- Records to process -
^^^^
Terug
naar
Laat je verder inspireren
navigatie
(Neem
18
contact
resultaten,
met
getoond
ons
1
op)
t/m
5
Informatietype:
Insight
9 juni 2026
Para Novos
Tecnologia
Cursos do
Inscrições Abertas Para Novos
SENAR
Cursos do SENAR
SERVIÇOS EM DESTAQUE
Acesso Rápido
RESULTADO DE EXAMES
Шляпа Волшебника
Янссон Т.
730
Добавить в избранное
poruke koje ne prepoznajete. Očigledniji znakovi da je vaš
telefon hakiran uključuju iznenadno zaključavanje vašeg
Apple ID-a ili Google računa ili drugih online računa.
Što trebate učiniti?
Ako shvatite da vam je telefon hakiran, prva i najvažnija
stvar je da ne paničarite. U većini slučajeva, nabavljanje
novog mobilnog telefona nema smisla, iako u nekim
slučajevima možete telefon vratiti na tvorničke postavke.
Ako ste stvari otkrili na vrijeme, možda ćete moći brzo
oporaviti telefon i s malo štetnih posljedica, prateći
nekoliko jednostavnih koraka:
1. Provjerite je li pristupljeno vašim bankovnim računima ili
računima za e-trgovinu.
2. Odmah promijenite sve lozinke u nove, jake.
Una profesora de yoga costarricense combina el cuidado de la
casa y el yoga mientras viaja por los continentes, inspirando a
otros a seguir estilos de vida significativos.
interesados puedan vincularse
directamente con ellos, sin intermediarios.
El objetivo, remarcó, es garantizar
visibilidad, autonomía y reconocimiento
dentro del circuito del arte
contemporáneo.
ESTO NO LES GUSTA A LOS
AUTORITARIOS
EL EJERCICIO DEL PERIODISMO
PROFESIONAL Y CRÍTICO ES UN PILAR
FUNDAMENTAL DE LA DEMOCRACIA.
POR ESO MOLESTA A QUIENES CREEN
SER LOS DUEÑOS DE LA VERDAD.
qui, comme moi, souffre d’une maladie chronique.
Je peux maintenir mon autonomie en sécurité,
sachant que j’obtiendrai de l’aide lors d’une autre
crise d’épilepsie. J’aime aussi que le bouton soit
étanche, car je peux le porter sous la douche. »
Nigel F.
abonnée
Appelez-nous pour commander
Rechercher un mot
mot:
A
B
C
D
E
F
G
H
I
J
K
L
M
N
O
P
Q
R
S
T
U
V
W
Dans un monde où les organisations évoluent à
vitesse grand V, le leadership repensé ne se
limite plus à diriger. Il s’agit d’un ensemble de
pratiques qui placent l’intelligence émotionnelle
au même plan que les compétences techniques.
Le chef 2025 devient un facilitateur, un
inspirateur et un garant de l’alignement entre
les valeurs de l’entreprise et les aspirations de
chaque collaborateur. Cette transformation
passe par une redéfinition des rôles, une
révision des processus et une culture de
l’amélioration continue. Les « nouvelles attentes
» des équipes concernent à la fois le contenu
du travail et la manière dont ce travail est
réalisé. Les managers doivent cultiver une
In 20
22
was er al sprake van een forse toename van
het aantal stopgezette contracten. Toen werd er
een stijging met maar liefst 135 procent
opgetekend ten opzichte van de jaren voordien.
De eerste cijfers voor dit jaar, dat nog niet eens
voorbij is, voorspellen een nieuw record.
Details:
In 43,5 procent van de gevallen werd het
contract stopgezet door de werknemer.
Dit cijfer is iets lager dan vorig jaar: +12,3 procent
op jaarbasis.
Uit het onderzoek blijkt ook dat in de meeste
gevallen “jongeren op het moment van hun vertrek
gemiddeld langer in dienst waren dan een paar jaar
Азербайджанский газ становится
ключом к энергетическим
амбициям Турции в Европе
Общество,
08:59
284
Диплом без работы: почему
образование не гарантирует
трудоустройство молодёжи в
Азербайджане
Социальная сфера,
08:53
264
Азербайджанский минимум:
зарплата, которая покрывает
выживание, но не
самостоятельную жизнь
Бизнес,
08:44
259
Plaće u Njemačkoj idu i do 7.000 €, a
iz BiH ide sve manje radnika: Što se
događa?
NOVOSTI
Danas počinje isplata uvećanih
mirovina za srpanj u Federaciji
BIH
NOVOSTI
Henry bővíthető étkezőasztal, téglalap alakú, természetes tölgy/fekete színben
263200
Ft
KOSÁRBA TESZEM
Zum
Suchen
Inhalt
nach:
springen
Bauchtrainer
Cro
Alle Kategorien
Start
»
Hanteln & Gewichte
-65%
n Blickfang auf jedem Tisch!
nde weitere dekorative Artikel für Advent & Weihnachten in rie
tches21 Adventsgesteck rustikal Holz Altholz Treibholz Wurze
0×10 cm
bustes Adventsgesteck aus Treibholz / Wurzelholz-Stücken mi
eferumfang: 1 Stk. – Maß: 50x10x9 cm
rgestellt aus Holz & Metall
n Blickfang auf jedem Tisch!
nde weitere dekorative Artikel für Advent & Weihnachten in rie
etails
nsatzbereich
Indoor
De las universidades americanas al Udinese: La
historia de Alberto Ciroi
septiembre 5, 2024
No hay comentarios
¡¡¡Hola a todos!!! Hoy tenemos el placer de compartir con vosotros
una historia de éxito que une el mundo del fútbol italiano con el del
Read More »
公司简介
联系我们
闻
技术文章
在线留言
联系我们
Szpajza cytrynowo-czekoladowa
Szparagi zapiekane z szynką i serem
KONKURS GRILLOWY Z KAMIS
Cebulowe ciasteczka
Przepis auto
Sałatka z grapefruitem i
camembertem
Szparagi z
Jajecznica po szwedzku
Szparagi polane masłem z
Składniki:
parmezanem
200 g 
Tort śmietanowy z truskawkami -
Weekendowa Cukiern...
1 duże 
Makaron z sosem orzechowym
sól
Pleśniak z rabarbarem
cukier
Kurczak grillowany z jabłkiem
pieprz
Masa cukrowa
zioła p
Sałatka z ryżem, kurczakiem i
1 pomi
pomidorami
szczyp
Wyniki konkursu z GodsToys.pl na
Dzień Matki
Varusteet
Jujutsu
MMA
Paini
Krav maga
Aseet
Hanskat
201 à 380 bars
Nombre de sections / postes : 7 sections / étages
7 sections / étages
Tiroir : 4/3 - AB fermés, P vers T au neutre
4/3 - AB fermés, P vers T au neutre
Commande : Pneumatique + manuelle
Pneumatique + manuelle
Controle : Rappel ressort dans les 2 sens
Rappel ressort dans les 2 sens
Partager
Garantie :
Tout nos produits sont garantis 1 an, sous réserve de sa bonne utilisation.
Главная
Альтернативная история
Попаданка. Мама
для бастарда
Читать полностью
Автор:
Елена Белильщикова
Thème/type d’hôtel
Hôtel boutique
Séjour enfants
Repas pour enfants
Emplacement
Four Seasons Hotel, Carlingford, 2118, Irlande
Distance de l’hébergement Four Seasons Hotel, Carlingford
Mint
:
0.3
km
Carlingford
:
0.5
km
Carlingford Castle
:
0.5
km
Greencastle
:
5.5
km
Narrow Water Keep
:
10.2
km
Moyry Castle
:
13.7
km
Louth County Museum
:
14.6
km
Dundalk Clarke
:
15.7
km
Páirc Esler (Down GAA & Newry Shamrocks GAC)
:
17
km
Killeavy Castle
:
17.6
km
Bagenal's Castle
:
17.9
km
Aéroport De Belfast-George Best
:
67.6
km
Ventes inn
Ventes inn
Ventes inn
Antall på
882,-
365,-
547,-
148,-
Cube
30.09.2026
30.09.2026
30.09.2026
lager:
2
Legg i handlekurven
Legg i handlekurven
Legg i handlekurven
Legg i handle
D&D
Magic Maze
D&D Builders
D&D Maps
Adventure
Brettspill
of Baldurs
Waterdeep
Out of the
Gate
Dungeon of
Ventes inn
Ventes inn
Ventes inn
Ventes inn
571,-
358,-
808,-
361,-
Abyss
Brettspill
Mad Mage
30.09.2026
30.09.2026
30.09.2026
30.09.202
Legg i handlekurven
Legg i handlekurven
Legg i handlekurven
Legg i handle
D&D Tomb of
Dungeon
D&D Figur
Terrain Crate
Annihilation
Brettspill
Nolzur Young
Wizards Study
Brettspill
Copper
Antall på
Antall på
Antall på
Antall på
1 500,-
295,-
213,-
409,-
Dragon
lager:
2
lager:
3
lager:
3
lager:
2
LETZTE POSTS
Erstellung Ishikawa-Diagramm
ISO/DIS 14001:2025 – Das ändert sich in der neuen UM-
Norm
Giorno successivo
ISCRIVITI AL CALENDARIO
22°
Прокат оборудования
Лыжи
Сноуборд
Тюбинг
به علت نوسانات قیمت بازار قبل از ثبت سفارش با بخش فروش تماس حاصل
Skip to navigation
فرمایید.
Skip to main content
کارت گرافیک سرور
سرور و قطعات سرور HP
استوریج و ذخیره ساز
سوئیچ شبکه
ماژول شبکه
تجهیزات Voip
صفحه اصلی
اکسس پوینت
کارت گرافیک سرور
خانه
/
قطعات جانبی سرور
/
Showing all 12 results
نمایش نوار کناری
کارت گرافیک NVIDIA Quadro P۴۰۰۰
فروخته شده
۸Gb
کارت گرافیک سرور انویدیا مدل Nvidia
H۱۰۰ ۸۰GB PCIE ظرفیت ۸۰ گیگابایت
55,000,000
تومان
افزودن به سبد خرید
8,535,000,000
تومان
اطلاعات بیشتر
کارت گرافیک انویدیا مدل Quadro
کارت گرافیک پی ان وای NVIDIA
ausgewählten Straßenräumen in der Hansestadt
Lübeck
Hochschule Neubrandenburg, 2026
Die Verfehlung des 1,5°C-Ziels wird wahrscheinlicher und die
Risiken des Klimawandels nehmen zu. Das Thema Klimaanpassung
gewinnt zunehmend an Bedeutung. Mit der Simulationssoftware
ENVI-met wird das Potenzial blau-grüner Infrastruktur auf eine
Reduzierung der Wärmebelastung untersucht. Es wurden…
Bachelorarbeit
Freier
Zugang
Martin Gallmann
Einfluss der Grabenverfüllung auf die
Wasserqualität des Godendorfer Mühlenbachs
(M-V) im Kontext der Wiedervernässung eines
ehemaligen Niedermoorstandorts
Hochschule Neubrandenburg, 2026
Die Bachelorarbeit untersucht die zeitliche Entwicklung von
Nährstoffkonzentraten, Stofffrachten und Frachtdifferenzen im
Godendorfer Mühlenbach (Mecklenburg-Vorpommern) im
^^^^
- Exercise instructions -
Copy out the material from its first line through the line containing "crise d’épilepsie. J’aime", keeping both ends and every line in between unchanged.

- Response to the exercise -
Terug
naar
Laat je verder inspireren
navigatie
(Neem
18
contact
resultaten,
met
getoond
ons
1
op)
t/m
5
Informatietype:
Insight
9 juni 2026
Para Novos
Tecnologia
Cursos do
Inscrições Abertas Para Novos
SENAR
Cursos do SENAR
SERVIÇOS EM DESTAQUE
Acesso Rápido
RESULTADO DE EXAMES
Шляпа Волшебника
Янссон Т.
730
Добавить в избранное
poruke koje ne prepoznajete. Očigledniji znakovi da je vaš
telefon hakiran uključuju iznenadno zaključavanje vašeg
Apple ID-a ili Google računa ili drugih online računa.
Što trebate učiniti?
Ako shvatite da vam je telefon hakiran, prva i najvažnija
stvar je da ne paničarite. U većini slučajeva, nabavljanje
novog mobilnog telefona nema smisla, iako u nekim
slučajevima možete telefon vratiti na tvorničke postavke.
Ako ste stvari otkrili na vrijeme, možda ćete moći brzo
oporaviti telefon i s malo štetnih posljedica, prateći
nekoliko jednostavnih koraka:
1. Provjerite je li pristupljeno vašim bankovnim računima ili
računima za e-trgovinu.
2. Odmah promijenite sve lozinke u nove, jake.
Una profesora de yoga costarricense combina el cuidado de la
casa y el yoga mientras viaja por los continentes, inspirando a
otros a seguir estilos de vida significativos.
interesados puedan vincularse
directamente con ellos, sin intermediarios.
El objetivo, remarcó, es garantizar
visibilidad, autonomía y reconocimiento
dentro del circuito del arte
contemporáneo.
ESTO NO LES GUSTA A LOS
AUTORITARIOS
EL EJERCICIO DEL PERIODISMO
PROFESIONAL Y CRÍTICO ES UN PILAR
FUNDAMENTAL DE LA DEMOCRACIA.
POR ESO MOLESTA A QUIENES CREEN
SER LOS DUEÑOS DE LA VERDAD.
qui, comme moi, souffre d’une maladie chronique.
Je peux maintenir mon autonomie en sécurité,
sachant que j’obtiendrai de l’aide lors d’une autre
crise d’épilepsie. J’aime aussi que le bouton soit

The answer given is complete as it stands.